A curto prazo, devemos estabelecer um protocolo nacional que prescreva os passos que as agências de aplicação da lei devem tomar em resposta a advertências como aquelas que receberam sobre Nikolas Cruz. Por exemplo:

1. Avisos confiáveis ​​de que um indivíduo ameaçou a violência acionam uma ordem de busca e apreensão para remover todas as armas de fogo às quais o indivíduo tenha acesso.

2. O indivíduo é encaminhado às autoridades de saúde mental para uma avaliação psiquiátrica que deve ocorrer dentro de 48 horas.

3. O tratamento apropriado é fornecido e os cuidados de acompanhamento e manutenção são obrigatórios.

4. Quaisquer alvos de ameaças são alertados e medidas apropriadas de segurança, incluindo ordens de restrição, são postas em prática.

Etapas como essas têm uma chance real de evitar futuras tragédias. Infelizmente, nossa aversão a leis de armas mais restritivas não.

Em algum lugar nos EUA, uma mãe está preocupada que seu filho possa ser o próximo atirador. A menos que consertemos as falhas em nosso sistema de saúde mental e tomemos medidas sensatas para responder aos avisos de potencial violência, ela pode estar certa.

Imagem do Facebook: hikrcn / Shutterstock

Referências

CBS News. (2018, 16 de fevereiro).

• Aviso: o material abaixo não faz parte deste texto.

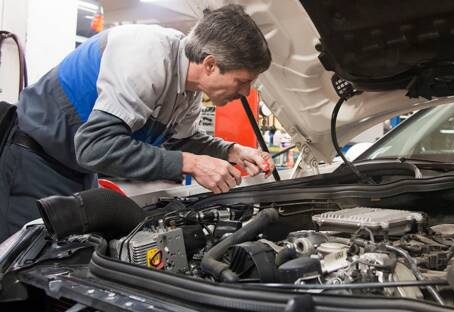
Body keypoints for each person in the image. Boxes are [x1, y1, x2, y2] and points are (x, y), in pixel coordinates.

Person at [0, 4, 274, 241]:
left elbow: (181, 140)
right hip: (33, 165)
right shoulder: (147, 56)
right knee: (24, 280)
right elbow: (94, 147)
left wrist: (232, 151)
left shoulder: (189, 89)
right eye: (243, 82)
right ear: (211, 65)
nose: (245, 93)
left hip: (79, 173)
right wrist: (191, 163)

Mulher que conhecia o suposto atirador: “Eu deveria ter feito alguma coisa.” Retirado de https://www.cbsnews.com/news/school-shooting-florida-suspected-gunman-nikolas-cruz-warning-signs-missed/

Notícias da raposa. (2018, 8 de março). Algumas autoridades queriam que Stoneman Douglas suspeitasse que Nikolas Cruz cometesse em 2016, mostram documentos. Retirado de http://www.foxnews.com/us/2018/03/18/some-officials-wanted-stoneman-douglas-suspect-nikolas-crus-committed-in-2016.html

Ollove, M. (2016, 2 de abril). Em meio à escassez de leitos psiquiátricos, os doentes mentais enfrentam longas esperas por tratamento. Pew Charitable Trusts. Obtido em http://www.pewtrusts.org/en/research-and-analysis/blogs/stateline/2016/08/02/amid-shortage-of-psychiatric-beds-mentally-ill-face-long-waits- para tratamento

Sinaiko AD & McGuire, TG. (2006). Incentivo do paciente, prioridades do provedor, alocação de recursos em sistemas públicos de saúde mental. Jornal da política, da política e da lei de saúde 31 (6): 1076-1106.

Sentinela do Sol. (2016, 25 de dezembro). Como corrigir o sistema de saúde mental da Flórida. Obtido de http://www.sun-sentinel.com/news/fl-dying-for-help-solutions-20161223-story.html

Testa, M & West, AG. (2010). Compromisso civil nos Estados Unidos. Psiquiatria 7 (10): 30-40.